• **EXTRACT TO READ**:
+++

Tag Archive: EMC

Reading , wRighting and Recording – Measure how your applications hit your disks!

I’ve spent the last week thinking more about storage than I usually would, particularly in the light of some of the conversations I’ve been having over Tech Field Day with the other delegates & sponsors who have had varying levels of interest & expertise within the storage world. If, like me you have a basic appreciation of storage but want to get in that little bit deeper , a good primer would be Joe Onisick’s storage protocols guide at DefinetheCloud.net

Admins working in smaller shops probably have a little closer control over the storage they buy as they are likely to be the ones specifying , configuring and crying over it when it goes wrong ; It’s one of the con’s of working for a large enterprise is that the storage team tends to be separate – they guard their skills and disk shelves quite closely , sometimes a little too closely – I do wonder if their school reports used to say “does not play well with others” . The SAN is seen as a bit of a black box by the rest of the department and generally as long as the required capacity is available to someone when they ask for it , be it a lun or VMware datastore , then everyone is happy to let them get on with it.

As soon as there is a performance issue however , that happy boat starts to rock .The storage team starts to get defensive, casting forth whitepaper & best practice guide as if they were a World of Warcraft character holding a last stand. At some point you may well find that you hit the underlying best performance of the SAN , no matter how well tuned it is. You are then left in a bit of a quandary of what to do, in the worst case you have to bite that bullet and move that application which looked like the lowest of the low hanging fruit back onto a physical server with direct attached storage , where it’ll smugly idle at 5% utilisation for the rest of its life , ever causing reproachful looks when you walk past it in the datacenter.

How do you avoid the sorry tale above ? In a nutshell, “Know your Workload!” When you start to map what your applications are actually using you can start to size your environment accordingly. One of the bigger shocks that I’ve come across when doing such an exercise is a much heavier proportion of writes than the industry would have us expect. This causes a big problem for storage vendors who rely on flash based cache to be able to hit their headline performance figures. When reading from a cache , of course the performance will be great , but under a heavy write intensive load the performance of the underlying disk starts to be exposed and it seems to come down to number and speed of spindles. Running a system that uses intelligent tiering to write hot blocks in the fastest way then cascade them down the array as they get cooler could help in this instance. Depending on your preference for File or Block level storage , there are a number of vendors who could help you with this, for example Avere Systems or 3PAR or the next Generation of EMC’s FAST technology.

+++

• **REQUIRED WORK**: Retype everything in the storage post above from "As soon as there" down to "in the datacenter.", keeping every word and mark as it appears.

+++

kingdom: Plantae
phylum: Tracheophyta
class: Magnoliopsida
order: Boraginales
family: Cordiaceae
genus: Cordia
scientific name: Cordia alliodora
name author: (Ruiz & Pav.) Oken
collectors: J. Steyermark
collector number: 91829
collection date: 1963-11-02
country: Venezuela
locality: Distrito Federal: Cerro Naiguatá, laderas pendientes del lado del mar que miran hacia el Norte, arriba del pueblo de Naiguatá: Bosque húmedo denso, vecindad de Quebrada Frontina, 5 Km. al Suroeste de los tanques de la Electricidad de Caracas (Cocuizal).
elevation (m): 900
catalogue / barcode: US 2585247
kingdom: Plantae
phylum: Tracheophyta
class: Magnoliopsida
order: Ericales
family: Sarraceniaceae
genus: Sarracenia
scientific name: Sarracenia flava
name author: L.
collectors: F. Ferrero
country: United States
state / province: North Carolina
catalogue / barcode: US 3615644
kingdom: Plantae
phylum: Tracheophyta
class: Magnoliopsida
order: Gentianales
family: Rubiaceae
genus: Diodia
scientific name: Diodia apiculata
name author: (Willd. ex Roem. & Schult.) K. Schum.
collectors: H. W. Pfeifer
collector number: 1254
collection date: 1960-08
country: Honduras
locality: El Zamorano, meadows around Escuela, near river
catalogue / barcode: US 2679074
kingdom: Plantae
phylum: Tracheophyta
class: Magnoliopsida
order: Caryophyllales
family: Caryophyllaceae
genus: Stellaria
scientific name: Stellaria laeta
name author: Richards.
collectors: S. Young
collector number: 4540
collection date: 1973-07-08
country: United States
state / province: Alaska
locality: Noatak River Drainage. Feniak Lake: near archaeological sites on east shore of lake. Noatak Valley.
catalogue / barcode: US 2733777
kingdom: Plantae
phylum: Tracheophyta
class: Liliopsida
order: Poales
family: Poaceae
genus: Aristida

+++

• **EXERCISE SOLUTION**:
As soon as there is a performance issue however , that happy boat starts to rock .The storage team starts to get defensive, casting forth whitepaper & best practice guide as if they were a World of Warcraft character holding a last stand. At some point you may well find that you hit the underlying best performance of the SAN , no matter how well tuned it is. You are then left in a bit of a quandary of what to do, in the worst case you have to bite that bullet and move that application which looked like the lowest of the low hanging fruit back onto a physical server with direct attached storage , where it’ll smugly idle at 5% utilisation for the rest of its life , ever causing reproachful looks when you walk past it in the datacenter.